# Neural Operators for PDEs

$$\mathcal{N}^{\theta}: \mathcal{A}(\Omega_{\alpha};\mathbb{R}^{d_a}) \rightarrow \mathcal{U}(\Omega_{\alpha};\mathbb{R}^{d_u})$$

where $\theta \in \Theta$ denotes the neural operator’s parameters, $\Omega_{\alpha} \subset \mathbb{R}^d$ (or a $d$-dimensional manifold $\mathcal{M}^d$) represents the spatial domain on which the functions are defined and $\alpha \in \mathscr{A}$ denotes the shape of the domain. The dimensions $d_a$ and $d_u$ denote the respective sizes of the input and output function spaces, often subspaces of Sobolev or Banach spaces.

Neural operators can be applied to various problems such as those described by continuous functions $C(\Omega;\mathbb{R}^{d_a})$ or Sobolev spaces $H^s(\Omega;\mathbb{R}^{d_a})$ for some $s \ge 0$. The neural operator $\mathcal{N}^{\theta}$ is an approximation of a true target operator $\mathcal{N}$, e.g., the solution operator of a partial differential equation (PDE) obtained by training on input-output function pairs $(a_i, u_i)_{i=1}^{m}$, where $a_i \in \mathcal{A}$ and $u_i = \mathcal{N}(a_i) \in \mathcal{U}$. These pairs could be simulation data representing a known, high-fidelity numerical approximation of the PDE.
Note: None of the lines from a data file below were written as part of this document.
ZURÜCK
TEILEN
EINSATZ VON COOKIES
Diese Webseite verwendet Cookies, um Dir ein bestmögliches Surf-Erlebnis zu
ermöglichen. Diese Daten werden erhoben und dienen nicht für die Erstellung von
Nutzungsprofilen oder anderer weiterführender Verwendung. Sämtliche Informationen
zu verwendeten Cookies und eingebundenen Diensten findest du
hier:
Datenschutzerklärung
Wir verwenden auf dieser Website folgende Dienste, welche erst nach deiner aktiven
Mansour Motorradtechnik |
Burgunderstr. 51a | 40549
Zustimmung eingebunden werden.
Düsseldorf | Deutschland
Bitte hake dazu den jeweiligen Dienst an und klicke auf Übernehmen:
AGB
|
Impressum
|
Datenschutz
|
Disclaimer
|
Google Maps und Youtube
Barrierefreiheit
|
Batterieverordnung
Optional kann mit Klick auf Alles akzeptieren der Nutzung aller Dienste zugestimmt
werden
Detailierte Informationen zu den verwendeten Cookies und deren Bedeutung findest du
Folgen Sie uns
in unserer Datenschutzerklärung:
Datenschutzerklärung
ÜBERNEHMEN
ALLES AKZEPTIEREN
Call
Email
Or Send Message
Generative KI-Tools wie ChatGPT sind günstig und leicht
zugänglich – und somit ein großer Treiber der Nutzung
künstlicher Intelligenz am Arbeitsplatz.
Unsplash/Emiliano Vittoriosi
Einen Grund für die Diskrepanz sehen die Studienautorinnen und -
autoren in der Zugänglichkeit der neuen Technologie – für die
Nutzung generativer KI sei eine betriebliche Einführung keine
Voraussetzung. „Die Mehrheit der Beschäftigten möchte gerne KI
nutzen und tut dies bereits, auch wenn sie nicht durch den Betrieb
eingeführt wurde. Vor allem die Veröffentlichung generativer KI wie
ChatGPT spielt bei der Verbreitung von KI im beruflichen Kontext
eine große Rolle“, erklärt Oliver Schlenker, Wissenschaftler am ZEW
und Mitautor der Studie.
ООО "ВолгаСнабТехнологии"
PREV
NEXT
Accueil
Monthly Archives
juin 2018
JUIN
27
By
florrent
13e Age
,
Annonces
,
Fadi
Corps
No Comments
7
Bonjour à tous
My research on this topic aims at developing robust computational and mathematical frameworks for operator/PDE learning on arbitrary domains and enforcing known symmetries of the problem to enhance the data efficiency of these ideas.

Figure 1: Neural operator prediction of solution to the anisotropic 2D heat equation compared with numerical solution.

Figure 2: Neural operator vs. numerical solver for reaction-diffusion on anisotropic 2D rectangle.

Figure 3: Cardiac Electrophysiology Simulation using Neural Operators (left: ground truth, right: prediction).